Germany has long enjoyed the luxury of pretending to be something it is not: a small country. Now that a new government has finally been formed, Germany must start thinking of itself as the major economic player it is, and behave accordingly – preferably before new ministers settle into old routines.
LONDON – At long last, Germany is ready to swear in a new government. After five months of political wrangling, the Social Democrats (SPD) and the Christian Democratic Union – together with the CDU’s Bavarian sister party, the Christian Social Union – have formed a government coalition. But in the process of reaching that agreement, something has shifted in German political debate.

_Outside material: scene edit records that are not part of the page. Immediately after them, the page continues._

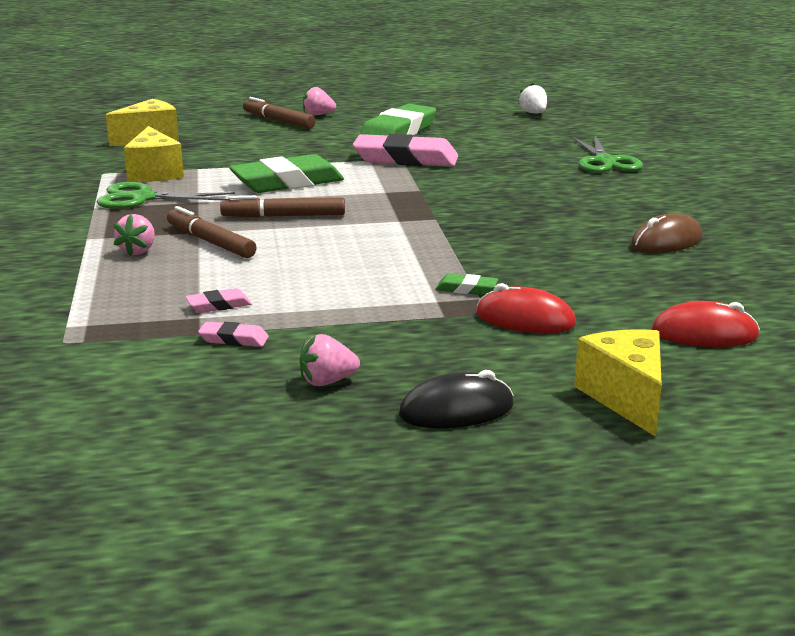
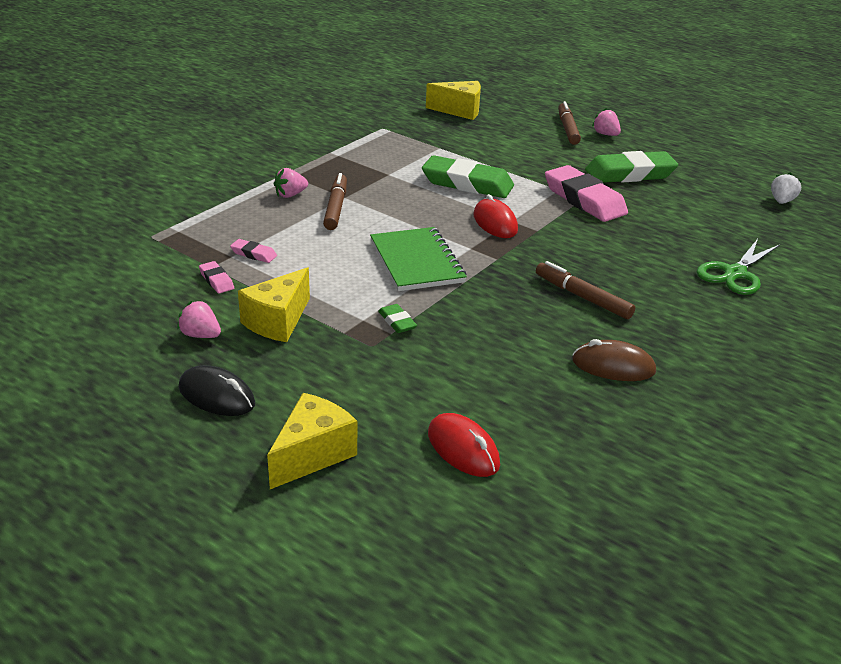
camera: 45 degrees right, 10 degrees up
green scissors [97,182,235,209] -> none
yellow cheese [124,126,184,182] -> yellow cheese moved to [238,267,310,342]
brown marker [220,195,345,218] -> brown marker moved to [536,261,635,319]
red mouse [476,283,576,333] -> red mouse moved to [474,194,518,238]
none -> green notebook [370,227,467,291]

Germany has long enjoyed the luxury of pretending to be something it is not: a small country. At the time of the election last year, there was hardly any public debate about the European Union and Germany’s role in it. Chancellor Angela Merkel’s then-comfortable lead in opinion polls confirmed her instinct that German voters did not want to be bothered with discussions about Europe’s future. And, despite being the former president of the European Parliament, then-SPD leader Martin Schulz also focused almost entirely on domestic issues.
But the election of US President Donald Trump, the reform agenda of French President Emmanuel Macron, and, to a lesser extent, the United Kingdom’s vote to leave the EU, have focused minds across Germany. If Europe is to meet its many challenges, Germany needs to question some of its longstanding assumptions. It needs a clear European agenda, one that dispenses with small-nation thinking.